Segment Start: The input

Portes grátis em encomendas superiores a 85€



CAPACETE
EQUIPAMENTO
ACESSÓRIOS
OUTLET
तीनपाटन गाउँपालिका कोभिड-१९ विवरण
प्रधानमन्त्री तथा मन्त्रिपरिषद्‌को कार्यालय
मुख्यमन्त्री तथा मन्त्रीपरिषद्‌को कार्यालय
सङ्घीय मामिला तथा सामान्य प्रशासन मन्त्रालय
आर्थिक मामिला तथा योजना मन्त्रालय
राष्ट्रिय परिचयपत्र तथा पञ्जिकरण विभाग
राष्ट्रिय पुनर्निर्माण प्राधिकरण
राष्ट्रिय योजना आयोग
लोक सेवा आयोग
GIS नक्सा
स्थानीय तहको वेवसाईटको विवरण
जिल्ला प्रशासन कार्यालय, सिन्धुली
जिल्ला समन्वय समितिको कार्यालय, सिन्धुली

Segment End: The input

## Exercise instructions
Output an exact copy of the listing.

## Solution to this task
Portes grátis em encomendas superiores a 85€



CAPACETE
EQUIPAMENTO
ACESSÓRIOS
OUTLET
तीनपाटन गाउँपालिका कोभिड-१९ विवरण
प्रधानमन्त्री तथा मन्त्रिपरिषद्‌को कार्यालय
मुख्यमन्त्री तथा मन्त्रीपरिषद्‌को कार्यालय
सङ्घीय मामिला तथा सामान्य प्रशासन मन्त्रालय
आर्थिक मामिला तथा योजना मन्त्रालय
राष्ट्रिय परिचयपत्र तथा पञ्जिकरण विभाग
राष्ट्रिय पुनर्निर्माण प्राधिकरण
राष्ट्रिय योजना आयोग
लोक सेवा आयोग
GIS नक्सा
स्थानीय तहको वेवसाईटको विवरण
जिल्ला प्रशासन कार्यालय, सिन्धुली
जिल्ला समन्वय समितिको कार्यालय, सिन्धुली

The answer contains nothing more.